Holtzer-Cabot was a Boston, MA company founded in 1875. They specialized in small motors, fire alarm systems, telegraph-related products, and various other electric devices. The company closed in 1972.

==History==
Charles Holtzer founded the company as "Holtzer Co." and began manufacturing simple electrical devices such as doorbells and electric igniters. In 1880, Seth W. Fuller partnered with Holtzer, and the company became known as "Seth W. Fuller & Holtzer", and later as "Fuller, Holtzer & Company". George E. Cabot joined the business, and Fuller left in 1889. The company then changed its name to "Holtzer-Cabot", which remained their name until their closing. In 1891, the company built an electric car that sat four people and moved approximately 16 MPH. It was the first to feature a steering wheel, and is known as the first successful electric vehicle in America, though other unsuccessful prototypes had been built before.
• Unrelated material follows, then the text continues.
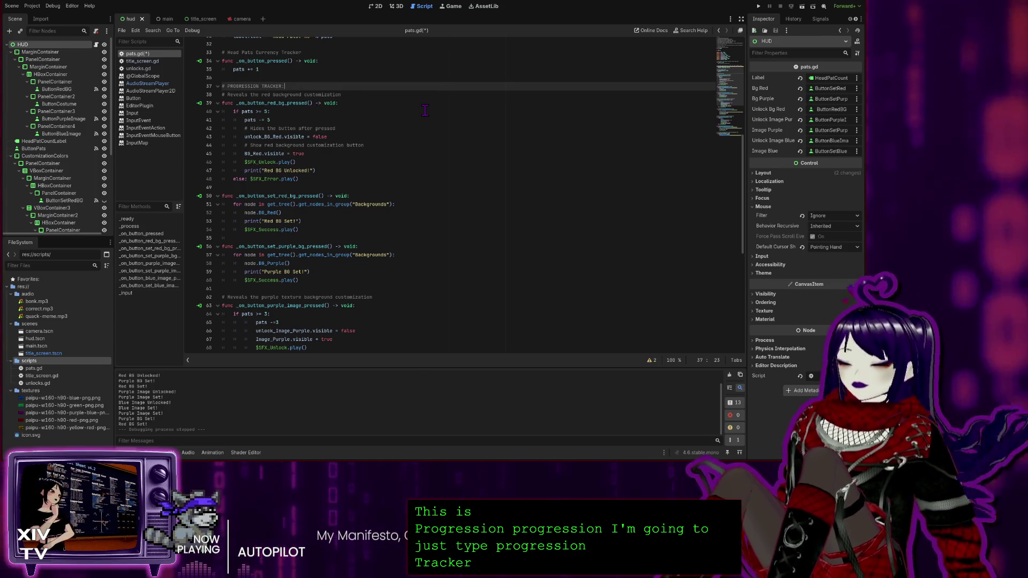
{"action": "type", "text": ":"}
{"action": "key", "text": "Delete"}
{"action": "key", "text": "Delete"}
Around the turn of the 20th century, the company branched out to create various telephone/telegraph-related products, clocks, and fire alarm systems. They invented the first shunt-type fire alarm system, where a local alarm pulled in a building would also trigger the nearest municipal street fire alarm box. Most of their fire alarm systems were installed in hospitals, factories, and institutions. In 1927, Charles Holtzer died. Throughout World War II, the company branched out even more, but struggled to retain business. In 1972, the company officially closed and sold the remainder of their lines to Eastern Air Devices based in Dover NH (Now known as Electrocraft). The original factory in Jamaica Plain, MA still exists, but has now been converted to an apartment complex.